--- Written request ---
Copy out the passage below on prosecuting a president over classified documents in full, word for word.

But let’s also be clear about this: Bringing charges related to the possession of classified documents against a current or former president for anything short of colluding with our enemies or selling them on the black market is unnecessary, unwise and destructive to democracy. It will exacerbate our political polarization and dominate the daily news cycle much like the Russian collusion hysteria of Trump’s first two years in office. No one can be looking forward to that.
Let’s also be very, very “clear about this”: Gary Abernathy here apparently argues that a former president may, without criminal consequence, steal any top secret information about anything he likes, including war plans or enemies' nuclear capabilities, and show it to any non-enemy he likes, as long as he does it for free. He can show our plans for attacking Iran to a writer and a publisher and his staff, all of whom lack security clearances. He can show “a representative of his political action committee who did not possess a security clearance a classified map related to a military operation” . . . as long as he was just trying to impress the guy, rather than collect cash from him.

--- Items ---

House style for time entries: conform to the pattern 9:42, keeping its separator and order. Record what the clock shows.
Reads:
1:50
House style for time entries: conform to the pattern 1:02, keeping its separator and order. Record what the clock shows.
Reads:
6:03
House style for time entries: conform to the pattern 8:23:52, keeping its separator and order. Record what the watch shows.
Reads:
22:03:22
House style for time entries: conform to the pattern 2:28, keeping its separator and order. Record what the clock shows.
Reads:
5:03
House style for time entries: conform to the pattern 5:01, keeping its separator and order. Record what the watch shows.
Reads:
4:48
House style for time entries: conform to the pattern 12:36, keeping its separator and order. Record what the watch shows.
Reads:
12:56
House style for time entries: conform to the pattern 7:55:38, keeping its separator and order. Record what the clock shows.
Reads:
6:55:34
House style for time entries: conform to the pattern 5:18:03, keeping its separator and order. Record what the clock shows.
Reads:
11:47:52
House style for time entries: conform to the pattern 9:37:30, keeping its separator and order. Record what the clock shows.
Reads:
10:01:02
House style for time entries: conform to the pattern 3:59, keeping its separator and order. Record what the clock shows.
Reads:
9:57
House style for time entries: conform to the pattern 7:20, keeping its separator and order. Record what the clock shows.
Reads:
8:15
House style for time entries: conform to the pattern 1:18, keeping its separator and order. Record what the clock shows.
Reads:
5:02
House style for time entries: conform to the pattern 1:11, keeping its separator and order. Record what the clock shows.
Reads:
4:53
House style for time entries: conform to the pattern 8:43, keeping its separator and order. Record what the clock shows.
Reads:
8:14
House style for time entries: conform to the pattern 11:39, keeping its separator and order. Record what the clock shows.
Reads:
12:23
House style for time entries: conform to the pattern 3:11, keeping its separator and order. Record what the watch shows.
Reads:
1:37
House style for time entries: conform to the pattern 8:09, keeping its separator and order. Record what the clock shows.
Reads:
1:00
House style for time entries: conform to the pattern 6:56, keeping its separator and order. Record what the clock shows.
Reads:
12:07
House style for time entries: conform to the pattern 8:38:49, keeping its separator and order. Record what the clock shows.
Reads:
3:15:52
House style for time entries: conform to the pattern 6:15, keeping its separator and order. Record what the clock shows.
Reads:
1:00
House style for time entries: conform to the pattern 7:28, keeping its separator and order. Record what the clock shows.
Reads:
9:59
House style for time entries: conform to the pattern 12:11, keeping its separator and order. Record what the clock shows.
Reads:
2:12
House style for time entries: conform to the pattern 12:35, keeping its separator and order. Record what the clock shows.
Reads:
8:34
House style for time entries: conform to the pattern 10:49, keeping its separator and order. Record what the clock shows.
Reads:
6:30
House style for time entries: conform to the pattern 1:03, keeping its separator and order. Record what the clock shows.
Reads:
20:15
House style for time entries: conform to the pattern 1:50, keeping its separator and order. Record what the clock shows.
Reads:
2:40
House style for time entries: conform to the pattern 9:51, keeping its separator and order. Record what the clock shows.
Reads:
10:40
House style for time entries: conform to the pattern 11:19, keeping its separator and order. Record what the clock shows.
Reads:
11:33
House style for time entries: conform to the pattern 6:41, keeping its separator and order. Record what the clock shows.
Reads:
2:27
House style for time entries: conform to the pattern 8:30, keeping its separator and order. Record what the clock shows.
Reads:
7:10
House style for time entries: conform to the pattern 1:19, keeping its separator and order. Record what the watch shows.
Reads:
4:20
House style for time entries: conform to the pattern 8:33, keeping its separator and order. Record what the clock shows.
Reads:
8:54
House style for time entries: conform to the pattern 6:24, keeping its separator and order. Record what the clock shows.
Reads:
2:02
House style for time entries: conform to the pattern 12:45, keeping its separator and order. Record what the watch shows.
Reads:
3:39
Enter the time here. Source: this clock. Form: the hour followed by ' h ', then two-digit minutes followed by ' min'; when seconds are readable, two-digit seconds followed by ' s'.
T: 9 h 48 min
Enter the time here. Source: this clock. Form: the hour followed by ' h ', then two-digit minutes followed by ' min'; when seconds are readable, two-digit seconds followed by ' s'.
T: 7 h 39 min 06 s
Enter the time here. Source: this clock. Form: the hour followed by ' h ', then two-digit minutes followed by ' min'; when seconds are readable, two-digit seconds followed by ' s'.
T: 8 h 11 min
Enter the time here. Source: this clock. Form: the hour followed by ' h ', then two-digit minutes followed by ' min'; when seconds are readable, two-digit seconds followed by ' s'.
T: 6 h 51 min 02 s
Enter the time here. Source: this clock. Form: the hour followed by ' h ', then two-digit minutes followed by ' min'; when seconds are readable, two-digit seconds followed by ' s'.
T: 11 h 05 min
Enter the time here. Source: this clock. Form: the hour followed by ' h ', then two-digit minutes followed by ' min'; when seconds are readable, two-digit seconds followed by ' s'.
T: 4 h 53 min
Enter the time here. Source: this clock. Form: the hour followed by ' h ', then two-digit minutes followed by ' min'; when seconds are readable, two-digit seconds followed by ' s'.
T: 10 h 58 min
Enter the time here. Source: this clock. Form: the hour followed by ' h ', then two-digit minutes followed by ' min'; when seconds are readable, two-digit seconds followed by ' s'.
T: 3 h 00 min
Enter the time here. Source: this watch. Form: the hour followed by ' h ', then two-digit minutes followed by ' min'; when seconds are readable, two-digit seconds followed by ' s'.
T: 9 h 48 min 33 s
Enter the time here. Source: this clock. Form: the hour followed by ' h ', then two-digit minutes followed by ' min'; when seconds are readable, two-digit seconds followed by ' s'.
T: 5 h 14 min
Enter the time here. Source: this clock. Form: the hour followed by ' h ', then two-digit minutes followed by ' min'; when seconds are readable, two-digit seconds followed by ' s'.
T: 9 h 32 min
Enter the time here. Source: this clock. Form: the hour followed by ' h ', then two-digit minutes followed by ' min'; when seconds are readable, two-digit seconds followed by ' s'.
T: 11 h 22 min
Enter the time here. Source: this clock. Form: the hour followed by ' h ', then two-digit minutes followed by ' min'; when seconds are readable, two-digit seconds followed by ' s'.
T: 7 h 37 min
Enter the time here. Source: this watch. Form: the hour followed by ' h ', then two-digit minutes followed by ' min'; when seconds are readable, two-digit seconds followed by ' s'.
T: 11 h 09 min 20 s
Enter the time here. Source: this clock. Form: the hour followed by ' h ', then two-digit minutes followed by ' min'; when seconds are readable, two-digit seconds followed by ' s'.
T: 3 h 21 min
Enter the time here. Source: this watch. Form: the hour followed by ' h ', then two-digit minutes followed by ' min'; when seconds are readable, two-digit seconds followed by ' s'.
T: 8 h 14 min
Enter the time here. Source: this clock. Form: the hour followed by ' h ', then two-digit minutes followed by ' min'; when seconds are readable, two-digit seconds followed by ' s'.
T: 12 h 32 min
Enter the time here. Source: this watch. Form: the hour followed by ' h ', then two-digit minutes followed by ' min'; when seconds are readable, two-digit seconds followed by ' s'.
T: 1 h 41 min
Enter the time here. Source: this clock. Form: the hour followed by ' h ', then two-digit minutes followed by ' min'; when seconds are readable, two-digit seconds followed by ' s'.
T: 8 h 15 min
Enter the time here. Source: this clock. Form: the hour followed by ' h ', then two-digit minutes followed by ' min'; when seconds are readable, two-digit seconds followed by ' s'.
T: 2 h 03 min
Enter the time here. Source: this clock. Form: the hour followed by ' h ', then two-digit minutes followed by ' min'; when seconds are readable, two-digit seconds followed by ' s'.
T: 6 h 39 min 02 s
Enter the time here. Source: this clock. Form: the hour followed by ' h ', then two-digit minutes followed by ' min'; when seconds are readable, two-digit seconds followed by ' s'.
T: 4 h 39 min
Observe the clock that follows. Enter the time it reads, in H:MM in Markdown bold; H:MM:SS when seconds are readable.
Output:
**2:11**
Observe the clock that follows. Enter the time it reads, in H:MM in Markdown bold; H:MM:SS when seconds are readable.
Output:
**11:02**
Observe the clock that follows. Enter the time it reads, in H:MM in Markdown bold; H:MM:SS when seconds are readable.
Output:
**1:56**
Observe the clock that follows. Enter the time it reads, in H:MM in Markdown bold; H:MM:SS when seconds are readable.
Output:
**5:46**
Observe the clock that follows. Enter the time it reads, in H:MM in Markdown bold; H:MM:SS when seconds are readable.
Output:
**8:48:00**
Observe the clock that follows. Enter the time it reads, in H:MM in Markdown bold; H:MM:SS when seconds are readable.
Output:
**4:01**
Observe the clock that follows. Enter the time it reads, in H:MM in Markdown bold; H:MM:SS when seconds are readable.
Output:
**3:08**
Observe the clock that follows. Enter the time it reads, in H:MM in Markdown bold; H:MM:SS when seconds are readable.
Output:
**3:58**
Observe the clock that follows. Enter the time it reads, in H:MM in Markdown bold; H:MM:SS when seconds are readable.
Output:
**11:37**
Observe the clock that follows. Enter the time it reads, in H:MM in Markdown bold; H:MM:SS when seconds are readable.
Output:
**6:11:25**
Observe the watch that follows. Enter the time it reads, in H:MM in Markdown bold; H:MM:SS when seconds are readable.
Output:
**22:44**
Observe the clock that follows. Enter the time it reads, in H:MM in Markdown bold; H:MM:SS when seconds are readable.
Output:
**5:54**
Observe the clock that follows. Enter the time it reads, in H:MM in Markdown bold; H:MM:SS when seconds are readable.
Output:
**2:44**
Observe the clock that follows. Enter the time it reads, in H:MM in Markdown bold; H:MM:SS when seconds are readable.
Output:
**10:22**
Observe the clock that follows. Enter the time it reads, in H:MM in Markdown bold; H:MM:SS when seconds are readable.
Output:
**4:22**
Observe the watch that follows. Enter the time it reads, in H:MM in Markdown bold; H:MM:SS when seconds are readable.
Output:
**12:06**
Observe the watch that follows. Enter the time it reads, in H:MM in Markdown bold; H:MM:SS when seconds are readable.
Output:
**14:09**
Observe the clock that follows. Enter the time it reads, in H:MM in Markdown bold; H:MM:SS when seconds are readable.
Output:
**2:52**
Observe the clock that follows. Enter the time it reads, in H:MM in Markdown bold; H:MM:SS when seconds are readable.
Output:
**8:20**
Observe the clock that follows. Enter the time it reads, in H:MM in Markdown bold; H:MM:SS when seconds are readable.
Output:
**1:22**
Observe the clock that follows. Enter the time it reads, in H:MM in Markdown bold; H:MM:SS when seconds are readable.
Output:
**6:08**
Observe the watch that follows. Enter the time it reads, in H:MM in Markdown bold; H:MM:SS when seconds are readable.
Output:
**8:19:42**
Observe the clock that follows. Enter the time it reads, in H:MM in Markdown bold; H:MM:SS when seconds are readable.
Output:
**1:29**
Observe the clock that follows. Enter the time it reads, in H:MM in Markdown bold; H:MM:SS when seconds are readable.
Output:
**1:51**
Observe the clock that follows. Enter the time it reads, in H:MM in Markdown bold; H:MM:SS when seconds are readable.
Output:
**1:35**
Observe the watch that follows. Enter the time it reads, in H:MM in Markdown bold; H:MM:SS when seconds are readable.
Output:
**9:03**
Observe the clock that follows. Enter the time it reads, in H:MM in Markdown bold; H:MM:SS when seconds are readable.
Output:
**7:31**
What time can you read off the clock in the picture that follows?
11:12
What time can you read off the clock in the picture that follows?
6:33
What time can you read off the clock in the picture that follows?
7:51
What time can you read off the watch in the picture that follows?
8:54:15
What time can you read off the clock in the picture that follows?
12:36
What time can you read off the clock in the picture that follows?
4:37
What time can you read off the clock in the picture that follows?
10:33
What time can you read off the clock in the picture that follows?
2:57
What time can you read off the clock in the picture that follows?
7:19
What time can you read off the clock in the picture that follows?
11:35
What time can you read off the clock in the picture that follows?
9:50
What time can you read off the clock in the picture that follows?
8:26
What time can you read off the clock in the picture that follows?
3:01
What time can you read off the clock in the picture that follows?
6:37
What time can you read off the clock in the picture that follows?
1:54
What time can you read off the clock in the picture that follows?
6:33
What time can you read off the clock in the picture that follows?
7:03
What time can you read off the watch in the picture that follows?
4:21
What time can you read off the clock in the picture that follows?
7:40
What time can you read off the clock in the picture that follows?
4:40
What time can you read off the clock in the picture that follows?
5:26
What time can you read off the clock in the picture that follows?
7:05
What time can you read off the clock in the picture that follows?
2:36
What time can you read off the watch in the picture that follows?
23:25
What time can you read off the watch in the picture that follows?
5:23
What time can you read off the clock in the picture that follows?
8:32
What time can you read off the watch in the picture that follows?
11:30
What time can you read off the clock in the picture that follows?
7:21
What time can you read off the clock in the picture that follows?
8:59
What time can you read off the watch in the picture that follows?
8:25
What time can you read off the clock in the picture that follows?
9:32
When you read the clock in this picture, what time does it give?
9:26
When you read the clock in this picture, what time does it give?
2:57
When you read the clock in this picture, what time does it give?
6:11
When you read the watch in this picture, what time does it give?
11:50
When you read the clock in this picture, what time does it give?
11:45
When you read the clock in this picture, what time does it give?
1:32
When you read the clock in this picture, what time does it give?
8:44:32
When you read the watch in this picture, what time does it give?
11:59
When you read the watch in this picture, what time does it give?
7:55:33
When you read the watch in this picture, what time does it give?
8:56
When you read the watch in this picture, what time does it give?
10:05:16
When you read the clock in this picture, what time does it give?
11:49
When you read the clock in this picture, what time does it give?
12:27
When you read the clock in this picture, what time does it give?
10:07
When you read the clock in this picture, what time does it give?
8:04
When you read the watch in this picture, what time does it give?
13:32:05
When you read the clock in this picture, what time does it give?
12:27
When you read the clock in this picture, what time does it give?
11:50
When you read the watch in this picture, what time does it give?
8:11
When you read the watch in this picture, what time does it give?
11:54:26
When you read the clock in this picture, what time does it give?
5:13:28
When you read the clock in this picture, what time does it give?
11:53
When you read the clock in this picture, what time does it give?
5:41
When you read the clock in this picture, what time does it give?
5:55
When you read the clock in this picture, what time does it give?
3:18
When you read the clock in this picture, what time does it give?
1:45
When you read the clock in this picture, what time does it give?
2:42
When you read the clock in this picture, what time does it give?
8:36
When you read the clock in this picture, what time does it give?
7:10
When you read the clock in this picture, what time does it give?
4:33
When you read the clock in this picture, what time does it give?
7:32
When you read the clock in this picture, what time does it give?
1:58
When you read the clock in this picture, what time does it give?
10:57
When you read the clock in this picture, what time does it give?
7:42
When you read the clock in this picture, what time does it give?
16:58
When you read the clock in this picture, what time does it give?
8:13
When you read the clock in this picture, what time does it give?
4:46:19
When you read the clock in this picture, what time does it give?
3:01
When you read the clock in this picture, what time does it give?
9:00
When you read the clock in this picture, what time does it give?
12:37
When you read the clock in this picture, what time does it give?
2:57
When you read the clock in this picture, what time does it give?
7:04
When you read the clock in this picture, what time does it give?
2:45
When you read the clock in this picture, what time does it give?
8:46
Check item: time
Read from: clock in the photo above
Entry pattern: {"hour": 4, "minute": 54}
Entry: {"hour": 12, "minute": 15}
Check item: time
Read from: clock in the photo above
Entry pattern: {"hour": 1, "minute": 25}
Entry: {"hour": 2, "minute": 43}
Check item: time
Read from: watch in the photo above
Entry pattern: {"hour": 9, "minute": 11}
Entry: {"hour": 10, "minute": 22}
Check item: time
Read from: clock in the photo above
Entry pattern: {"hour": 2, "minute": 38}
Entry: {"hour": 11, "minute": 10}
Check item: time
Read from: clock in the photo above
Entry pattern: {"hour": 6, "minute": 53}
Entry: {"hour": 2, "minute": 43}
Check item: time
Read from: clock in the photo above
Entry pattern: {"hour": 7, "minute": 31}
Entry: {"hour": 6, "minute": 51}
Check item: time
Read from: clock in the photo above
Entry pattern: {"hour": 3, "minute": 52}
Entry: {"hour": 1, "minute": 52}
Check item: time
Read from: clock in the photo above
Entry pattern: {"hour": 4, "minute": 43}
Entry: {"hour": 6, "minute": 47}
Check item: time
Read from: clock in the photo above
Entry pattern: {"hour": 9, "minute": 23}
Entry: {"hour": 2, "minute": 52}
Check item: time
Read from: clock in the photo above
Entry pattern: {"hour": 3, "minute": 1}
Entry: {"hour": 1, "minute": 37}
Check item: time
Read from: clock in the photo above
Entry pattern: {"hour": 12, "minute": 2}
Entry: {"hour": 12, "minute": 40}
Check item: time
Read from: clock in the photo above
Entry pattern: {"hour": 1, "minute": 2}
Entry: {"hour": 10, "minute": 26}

--- Result of the exercise ---
But let’s also be clear about this: Bringing charges related to the possession of classified documents against a current or former president for anything short of colluding with our enemies or selling them on the black market is unnecessary, unwise and destructive to democracy. It will exacerbate our political polarization and dominate the daily news cycle much like the Russian collusion hysteria of Trump’s first two years in office. No one can be looking forward to that.
Let’s also be very, very “clear about this”: Gary Abernathy here apparently argues that a former president may, without criminal consequence, steal any top secret information about anything he likes, including war plans or enemies' nuclear capabilities, and show it to any non-enemy he likes, as long as he does it for free. He can show our plans for attacking Iran to a writer and a publisher and his staff, all of whom lack security clearances. He can show “a representative of his political action committee who did not possess a security clearance a classified map related to a military operation” . . . as long as he was just trying to impress the guy, rather than collect cash from him.